**EXERCISE TEXT:**
○ ○ ○ ○ ○
S.D. Ohio, 89-00215, Graham, J.

S.D. Ohio


Before BOYCE F. MARTIN Jr. and MILBURN, Circuit Judges; and BAILEY BROWN, Senior Circuit Judge.


The defendant appeals two district court orders committing him to the custody of the Attorney General for thirty days in order to be evaluated for his present mental competency and his competency at the time of trial. He now moves for release pending appeal. The government has responded in opposition. The defendant has replied.

The defendant was convicted in January 1990 for violations of 21 U.S.C. § 841(a) (1). Following his conviction he obtained new counsel. The defendant later moved the district court for a determination of his mental competency at the time of trial and requested an evaluation to be made on an out-patient basis in a local facility. The defendant was examined by a psychologist. Subsequently, the district court concluded that additional evaluation was necessary and ordered that the defendant be committed to the custody of the Attorney General for thirty days to permit an in-patient evaluation in Springfield, Missouri. The district court denied reconsideration of that order and a stay of the order pending appeal. This appeal followed.
○ ○ ○ ○ ○
**INFORMATION PROVIDED:**
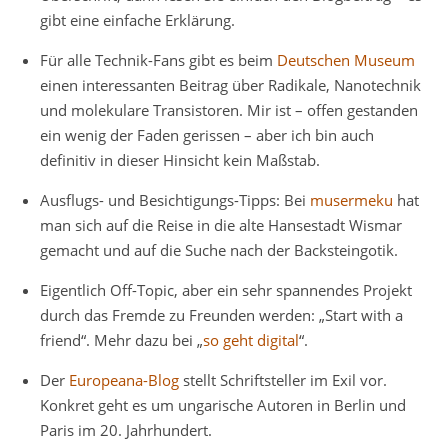
gibt eine einfache Erklärung.
Für alle Technik-Fans gibt es beim
Deutschen Museum
einen interessanten Beitrag über Radikale, Nanotechnik
und molekulare Transistoren. Mir ist – offen gestanden
ein wenig der Faden gerissen – aber ich bin auch
definitiv in dieser Hinsicht kein Maßstab.
Ausflugs- und Besichtigungs-Tipps: Bei
musermeku
hat
man sich auf die Reise in die alte Hansestadt Wismar
gemacht und auf die Suche nach der Backsteingotik.
Eigentlich Off-Topic, aber ein sehr spannendes Projekt
durch das Fremde zu Freunden werden: „Start with a
friend“. Mehr dazu bei „
so geht digital
“.
Der
Europeana-Blog
stellt Schriftsteller im Exil vor.
Konkret geht es um ungarische Autoren in Berlin und
Paris im 20. Jahrhundert.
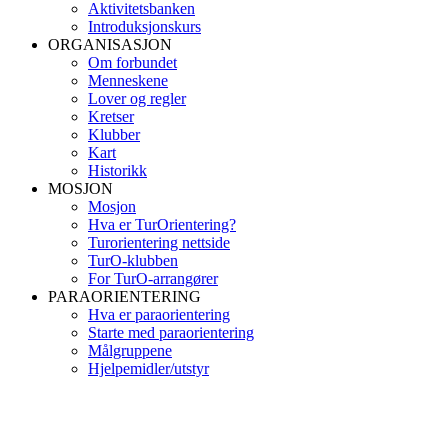
Aktivitetsbanken
Introduksjonskurs
ORGANISASJON
Om forbundet
Menneskene
Lover og regler
Kretser
Klubber
Kart
Historikk
MOSJON
Mosjon
Hva er TurOrientering?
Turorientering nettside
TurO-klubben
For TurO-arrangører
PARAORIENTERING
Hva er paraorientering
Starte med paraorientering
Målgruppene
Hjelpemidler/utstyr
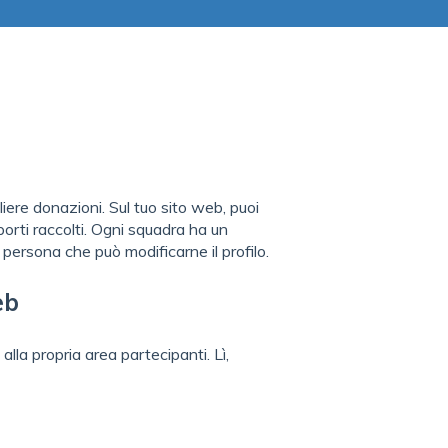
iere donazioni. Sul tuo sito web, puoi
mporti raccolti. Ogni squadra ha un
 persona che può modificarne il profilo.
eb
la propria area partecipanti. Lì,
○ ○ ○ ○ ○
**WORK INSTRUCTIONS:**
A. In the court order excerpt, where was the in-patient evaluation to take place?
B. Name each judge on the appellate panel listed in the court order excerpt.
C. Please write out the court order excerpt between "Before BOYCE F." and "defendant has replied.", inclusive.

**TASK ANSWERS:**
A. Springfield, Missouri.

B. BOYCE F. MARTIN Jr., MILBURN, BAILEY BROWN

C.
Before BOYCE F. MARTIN Jr. and MILBURN, Circuit Judges; and BAILEY BROWN, Senior Circuit Judge.


The defendant appeals two district court orders committing him to the custody of the Attorney General for thirty days in order to be evaluated for his present mental competency and his competency at the time of trial. He now moves for release pending appeal. The government has responded in opposition. The defendant has replied.